- **Problems to work on**:
A) According to the client letter, why can't the client use the Letter of Transmittal to tender the Shares held in the client's account?
B) In the client letter, set down the text from the words "Exhibit (a)(1)(xii)" to the words "STOCK PURCHASE RIGHTS)".

***** Passage shown *****

EX-99.(A)(1)(XII) 6 a1xiitota15018740490302207.htm REVISED FORM OF CLIENT LETTER sec document



                                                             Exhibit (a)(1)(xii)

                 AMENDED AND RESTATED OFFER TO PURCHASE FOR CASH
                     ALL OUTSTANDING SHARES OF COMMON STOCK
           (INCLUDING THE ASSOCIATED PREFERRED STOCK PURCHASE RIGHTS)
                                       of
                               BAIRNCO CORPORATION
                                       at
                              $13.50 NET PER SHARE
                                       by
                              BZ ACQUISITION CORP.
                          A Wholly Owned Subsidiary of
                             STEEL PARTNERS II, L.P.

                                                                   March 2, 2007

To Our Clients:

      Enclosed for your consideration are the Amended and Restated Offer to
Purchase dated March 2, 2007 (the "Offer to Purchase") and the related Amended
and Restated Letter of Transmittal (which, together with any amendments or
supplements thereto, collectively constitute the "Offer") in connection with the
offer by BZ Acquisition Corp. (the "Purchaser"), a Delaware corporation and a
wholly owned subsidiary of Steel Partners II, L.P., a Delaware limited
partnership ("Steel Partners II"), to purchase for cash all outstanding shares
of common stock, par value $0.01 per share (the "Common Stock"), and the
associated preferred stock purchase rights (the "Rights" and, together with the
Common Stock, the "Shares") of Bairnco Corporation, a Delaware corporation (the
"Company"). We are the holder of record of Shares held for your account. A
tender of such Shares can be made only by us as the holder of record and
pursuant to your instructions. The Letter of Transmittal is furnished to you for
your information only and cannot be used by you to tender Shares held by us for
your account.

      We request instructions as to whether you wish us to tender any or all of
the Shares held by us for your account, upon the terms and subject to the
conditions set forth in the Offer to Purchase and the Letter of Transmittal.

      Your attention is directed to the following:

   1. The tender price is $13.50 per Share, net to you in cash.

   2. The Offer and withdrawal rights expire at 5:00 P.M., New York City time,
      on Friday, March 16, 2007, unless extended (as extended, the "Expiration
      Date").

   3. The Offer is conditioned upon, among other things, there being validly
      tendered and not withdrawn before the Expiration Date a number of Shares
      which, together with the Shares then owned by Steel Partners II, the
      Purchaser and their affiliates, represents at least a majority of the
      total number of Shares outstanding on a fully diluted basis.

   4. The Board of Directors of the Company has unanimously: (a) determined that
      the terms of the Offer and the Merger (as defined below) are advisable to
      the stockholders of the Company; (b) approved the Merger Agreement (as
      defined below) and the transactions contemplated by the Merger Agreement,
      including the Offer and the Merger; and (c) resolved to recommend that the
      stockholders of the Company accept the Offer and tender their Shares to
      the Purchaser pursuant to the Offer.

***** Record extracts *****

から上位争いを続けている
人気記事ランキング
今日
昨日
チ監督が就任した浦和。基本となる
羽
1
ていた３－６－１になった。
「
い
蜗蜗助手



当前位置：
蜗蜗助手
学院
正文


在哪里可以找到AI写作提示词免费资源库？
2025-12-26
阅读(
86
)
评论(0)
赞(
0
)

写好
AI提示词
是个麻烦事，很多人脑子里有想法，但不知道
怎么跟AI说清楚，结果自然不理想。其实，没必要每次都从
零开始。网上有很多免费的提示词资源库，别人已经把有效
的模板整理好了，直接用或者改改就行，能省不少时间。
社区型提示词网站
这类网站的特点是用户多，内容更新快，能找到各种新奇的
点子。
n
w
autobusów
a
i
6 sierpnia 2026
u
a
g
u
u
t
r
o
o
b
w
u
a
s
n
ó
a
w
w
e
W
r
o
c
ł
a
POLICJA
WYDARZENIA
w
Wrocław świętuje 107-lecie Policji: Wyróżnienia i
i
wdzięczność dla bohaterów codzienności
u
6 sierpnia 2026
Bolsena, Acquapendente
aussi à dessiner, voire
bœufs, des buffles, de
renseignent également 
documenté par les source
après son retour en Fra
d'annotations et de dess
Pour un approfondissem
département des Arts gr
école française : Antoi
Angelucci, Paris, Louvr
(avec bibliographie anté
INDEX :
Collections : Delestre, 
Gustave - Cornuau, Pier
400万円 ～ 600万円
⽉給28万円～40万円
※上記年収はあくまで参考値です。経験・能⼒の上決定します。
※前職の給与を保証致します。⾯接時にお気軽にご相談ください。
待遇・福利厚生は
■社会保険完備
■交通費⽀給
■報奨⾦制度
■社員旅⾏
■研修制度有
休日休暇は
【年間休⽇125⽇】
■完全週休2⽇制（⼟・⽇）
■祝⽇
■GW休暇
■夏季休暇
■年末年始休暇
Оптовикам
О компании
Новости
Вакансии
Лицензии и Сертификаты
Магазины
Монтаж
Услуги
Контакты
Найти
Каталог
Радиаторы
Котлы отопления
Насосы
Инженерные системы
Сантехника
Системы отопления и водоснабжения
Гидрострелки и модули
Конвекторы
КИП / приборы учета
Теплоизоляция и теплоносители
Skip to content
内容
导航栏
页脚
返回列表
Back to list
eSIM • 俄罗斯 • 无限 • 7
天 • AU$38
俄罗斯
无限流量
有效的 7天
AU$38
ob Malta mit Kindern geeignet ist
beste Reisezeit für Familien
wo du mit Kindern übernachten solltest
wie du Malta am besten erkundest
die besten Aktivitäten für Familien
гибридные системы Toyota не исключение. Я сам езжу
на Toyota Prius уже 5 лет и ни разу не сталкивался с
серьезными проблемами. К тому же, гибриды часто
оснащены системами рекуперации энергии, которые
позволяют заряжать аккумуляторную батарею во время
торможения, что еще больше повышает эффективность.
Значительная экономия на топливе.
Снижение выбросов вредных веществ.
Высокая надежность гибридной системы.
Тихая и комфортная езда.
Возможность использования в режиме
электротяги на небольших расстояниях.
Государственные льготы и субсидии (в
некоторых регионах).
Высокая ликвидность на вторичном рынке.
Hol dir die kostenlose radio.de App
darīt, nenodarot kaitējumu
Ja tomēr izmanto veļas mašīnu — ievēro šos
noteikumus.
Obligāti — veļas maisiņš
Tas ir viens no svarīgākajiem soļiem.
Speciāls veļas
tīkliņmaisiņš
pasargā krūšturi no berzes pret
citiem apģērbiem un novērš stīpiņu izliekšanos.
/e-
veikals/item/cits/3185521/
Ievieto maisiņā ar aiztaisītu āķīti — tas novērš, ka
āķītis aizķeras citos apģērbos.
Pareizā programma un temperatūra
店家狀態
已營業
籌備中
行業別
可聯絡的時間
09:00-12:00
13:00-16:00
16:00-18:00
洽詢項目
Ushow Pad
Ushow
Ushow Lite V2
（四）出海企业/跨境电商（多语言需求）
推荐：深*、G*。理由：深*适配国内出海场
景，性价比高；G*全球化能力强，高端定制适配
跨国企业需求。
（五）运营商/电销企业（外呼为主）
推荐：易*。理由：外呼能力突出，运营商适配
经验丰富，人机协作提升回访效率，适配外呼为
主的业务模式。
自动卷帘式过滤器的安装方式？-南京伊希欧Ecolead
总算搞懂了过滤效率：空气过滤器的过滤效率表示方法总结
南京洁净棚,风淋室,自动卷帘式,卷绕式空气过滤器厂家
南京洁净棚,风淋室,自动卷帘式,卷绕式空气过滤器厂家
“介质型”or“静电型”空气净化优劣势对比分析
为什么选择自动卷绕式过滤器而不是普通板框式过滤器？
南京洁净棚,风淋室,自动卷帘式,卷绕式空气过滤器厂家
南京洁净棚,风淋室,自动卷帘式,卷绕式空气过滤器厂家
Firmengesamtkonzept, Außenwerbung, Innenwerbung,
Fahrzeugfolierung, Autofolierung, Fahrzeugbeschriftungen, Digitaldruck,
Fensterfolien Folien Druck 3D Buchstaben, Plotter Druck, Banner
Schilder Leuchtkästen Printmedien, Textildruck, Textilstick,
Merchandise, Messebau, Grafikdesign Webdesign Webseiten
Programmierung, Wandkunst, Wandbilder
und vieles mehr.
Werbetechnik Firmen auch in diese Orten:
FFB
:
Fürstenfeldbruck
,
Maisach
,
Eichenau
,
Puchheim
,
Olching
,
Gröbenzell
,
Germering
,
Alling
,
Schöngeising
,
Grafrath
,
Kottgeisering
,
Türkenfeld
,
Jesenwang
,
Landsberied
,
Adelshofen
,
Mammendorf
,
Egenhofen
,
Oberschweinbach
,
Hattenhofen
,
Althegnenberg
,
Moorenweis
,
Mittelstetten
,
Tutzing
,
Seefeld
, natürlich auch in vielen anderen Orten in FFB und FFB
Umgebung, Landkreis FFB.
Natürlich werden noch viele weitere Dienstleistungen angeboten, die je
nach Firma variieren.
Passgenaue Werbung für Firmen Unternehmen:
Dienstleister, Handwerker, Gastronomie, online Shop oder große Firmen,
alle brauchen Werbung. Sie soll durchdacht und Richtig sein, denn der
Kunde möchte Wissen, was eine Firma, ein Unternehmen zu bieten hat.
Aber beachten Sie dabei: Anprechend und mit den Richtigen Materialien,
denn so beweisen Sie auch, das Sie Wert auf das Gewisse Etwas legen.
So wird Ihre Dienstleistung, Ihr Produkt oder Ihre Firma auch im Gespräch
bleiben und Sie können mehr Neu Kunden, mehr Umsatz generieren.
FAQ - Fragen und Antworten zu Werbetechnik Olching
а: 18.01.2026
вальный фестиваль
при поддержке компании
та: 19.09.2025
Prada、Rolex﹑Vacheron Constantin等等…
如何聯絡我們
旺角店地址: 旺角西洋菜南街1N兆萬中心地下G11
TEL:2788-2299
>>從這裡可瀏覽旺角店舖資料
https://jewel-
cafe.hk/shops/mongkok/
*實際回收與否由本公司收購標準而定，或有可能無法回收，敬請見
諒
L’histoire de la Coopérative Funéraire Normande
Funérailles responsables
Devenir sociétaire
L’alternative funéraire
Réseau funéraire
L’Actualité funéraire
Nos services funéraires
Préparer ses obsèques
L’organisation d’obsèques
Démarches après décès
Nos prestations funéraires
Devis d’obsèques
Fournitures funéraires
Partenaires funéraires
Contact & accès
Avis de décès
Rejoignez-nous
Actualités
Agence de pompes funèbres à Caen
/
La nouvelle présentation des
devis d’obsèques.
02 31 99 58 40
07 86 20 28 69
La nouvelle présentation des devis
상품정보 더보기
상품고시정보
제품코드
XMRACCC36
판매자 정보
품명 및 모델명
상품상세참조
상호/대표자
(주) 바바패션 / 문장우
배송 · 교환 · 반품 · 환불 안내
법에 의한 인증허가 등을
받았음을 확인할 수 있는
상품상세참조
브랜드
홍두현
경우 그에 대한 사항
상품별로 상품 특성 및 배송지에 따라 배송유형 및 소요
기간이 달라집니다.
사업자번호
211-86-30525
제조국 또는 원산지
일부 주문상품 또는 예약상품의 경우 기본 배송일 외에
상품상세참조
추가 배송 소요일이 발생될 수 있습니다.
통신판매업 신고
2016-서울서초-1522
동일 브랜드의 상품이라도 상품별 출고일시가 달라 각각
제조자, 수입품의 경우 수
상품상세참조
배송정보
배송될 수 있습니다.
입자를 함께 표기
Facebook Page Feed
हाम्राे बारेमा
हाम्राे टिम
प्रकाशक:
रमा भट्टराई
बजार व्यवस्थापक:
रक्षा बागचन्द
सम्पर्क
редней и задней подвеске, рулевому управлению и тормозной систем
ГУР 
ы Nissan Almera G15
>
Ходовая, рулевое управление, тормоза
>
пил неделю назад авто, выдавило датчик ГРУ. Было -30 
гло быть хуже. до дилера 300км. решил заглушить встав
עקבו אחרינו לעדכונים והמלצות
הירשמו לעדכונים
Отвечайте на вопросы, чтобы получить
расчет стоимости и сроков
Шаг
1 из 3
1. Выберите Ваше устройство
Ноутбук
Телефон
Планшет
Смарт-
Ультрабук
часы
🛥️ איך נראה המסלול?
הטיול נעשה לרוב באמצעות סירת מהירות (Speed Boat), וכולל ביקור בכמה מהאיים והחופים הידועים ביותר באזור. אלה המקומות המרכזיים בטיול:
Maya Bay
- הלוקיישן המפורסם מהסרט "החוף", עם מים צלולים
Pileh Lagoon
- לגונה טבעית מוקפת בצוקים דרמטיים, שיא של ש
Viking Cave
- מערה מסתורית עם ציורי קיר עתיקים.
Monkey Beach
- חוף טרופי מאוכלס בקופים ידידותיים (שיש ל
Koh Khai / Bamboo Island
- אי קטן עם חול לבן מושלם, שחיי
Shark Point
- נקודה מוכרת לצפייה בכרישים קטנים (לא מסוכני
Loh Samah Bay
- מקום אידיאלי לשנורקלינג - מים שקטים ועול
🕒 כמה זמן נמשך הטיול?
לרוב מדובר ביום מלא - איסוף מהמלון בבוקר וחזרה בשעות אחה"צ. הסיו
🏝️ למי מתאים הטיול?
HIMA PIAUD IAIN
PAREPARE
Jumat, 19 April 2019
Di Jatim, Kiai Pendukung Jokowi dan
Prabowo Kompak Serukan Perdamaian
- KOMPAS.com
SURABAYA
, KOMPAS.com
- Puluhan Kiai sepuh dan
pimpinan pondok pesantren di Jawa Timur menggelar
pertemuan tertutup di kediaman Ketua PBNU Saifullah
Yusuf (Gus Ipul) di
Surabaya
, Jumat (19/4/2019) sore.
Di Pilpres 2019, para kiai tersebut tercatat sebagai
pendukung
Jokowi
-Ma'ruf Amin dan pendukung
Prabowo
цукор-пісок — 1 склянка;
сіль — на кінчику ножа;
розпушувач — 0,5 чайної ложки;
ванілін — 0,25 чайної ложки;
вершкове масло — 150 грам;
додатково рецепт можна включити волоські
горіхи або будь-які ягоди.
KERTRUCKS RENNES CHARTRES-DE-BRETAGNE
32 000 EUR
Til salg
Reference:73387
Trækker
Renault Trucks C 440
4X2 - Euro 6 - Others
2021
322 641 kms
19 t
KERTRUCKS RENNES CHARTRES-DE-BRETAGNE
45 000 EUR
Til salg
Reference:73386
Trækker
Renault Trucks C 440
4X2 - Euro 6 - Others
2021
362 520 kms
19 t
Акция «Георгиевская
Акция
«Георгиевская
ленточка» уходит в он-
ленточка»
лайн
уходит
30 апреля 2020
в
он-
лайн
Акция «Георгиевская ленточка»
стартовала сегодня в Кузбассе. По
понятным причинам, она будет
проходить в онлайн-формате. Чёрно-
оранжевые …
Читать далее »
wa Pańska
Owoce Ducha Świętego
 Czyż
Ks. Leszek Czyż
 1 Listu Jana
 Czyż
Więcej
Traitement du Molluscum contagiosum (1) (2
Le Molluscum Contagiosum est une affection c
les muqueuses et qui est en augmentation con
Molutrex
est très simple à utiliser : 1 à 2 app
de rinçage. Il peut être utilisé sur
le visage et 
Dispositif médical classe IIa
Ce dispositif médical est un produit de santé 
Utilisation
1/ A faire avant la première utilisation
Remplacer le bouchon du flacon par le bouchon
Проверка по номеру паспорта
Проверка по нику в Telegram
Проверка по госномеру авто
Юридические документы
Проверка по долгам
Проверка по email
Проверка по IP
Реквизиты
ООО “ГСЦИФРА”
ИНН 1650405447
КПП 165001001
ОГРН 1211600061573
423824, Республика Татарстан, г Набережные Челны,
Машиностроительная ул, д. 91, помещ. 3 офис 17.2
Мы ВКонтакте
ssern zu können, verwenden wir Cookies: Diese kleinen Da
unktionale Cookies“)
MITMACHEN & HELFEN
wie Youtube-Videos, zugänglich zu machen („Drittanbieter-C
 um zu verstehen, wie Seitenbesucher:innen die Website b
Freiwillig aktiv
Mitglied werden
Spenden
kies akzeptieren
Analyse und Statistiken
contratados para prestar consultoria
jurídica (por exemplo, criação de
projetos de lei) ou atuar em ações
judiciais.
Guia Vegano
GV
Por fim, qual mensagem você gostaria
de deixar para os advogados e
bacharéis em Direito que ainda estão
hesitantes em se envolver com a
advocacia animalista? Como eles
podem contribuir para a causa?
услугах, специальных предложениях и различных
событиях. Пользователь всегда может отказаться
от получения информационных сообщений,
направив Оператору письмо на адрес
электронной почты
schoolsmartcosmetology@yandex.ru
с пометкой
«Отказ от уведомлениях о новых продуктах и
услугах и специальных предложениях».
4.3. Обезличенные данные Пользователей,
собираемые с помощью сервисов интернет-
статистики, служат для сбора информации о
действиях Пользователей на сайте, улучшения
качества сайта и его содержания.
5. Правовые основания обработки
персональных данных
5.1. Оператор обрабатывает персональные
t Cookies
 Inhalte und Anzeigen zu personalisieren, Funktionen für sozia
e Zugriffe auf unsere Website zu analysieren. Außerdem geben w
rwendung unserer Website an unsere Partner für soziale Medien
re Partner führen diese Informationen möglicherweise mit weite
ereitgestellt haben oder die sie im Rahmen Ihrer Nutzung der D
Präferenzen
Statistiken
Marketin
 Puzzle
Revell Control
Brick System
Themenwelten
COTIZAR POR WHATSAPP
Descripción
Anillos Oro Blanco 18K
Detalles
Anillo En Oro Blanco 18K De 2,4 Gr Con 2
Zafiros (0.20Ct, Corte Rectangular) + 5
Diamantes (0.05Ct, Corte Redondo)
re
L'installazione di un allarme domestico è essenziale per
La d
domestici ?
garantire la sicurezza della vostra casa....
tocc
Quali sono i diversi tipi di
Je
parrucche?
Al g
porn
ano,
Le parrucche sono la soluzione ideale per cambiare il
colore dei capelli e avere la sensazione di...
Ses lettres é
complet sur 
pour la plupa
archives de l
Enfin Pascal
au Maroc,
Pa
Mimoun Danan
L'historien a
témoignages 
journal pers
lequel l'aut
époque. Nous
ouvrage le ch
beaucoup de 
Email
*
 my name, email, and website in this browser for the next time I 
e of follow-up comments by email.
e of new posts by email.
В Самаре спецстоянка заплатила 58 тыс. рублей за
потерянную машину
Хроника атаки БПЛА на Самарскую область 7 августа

*****

- **Task answers**:
A) The firm writing the letter is the holder of record of those Shares, and a tender of them can be made only by that holder of record, acting on the client's instructions. The Letter of Transmittal is therefore provided only for the client's information.

B)
Exhibit (a)(1)(xii)

                 AMENDED AND RESTATED OFFER TO PURCHASE FOR CASH
                     ALL OUTSTANDING SHARES OF COMMON STOCK
           (INCLUDING THE ASSOCIATED PREFERRED STOCK PURCHASE RIGHTS)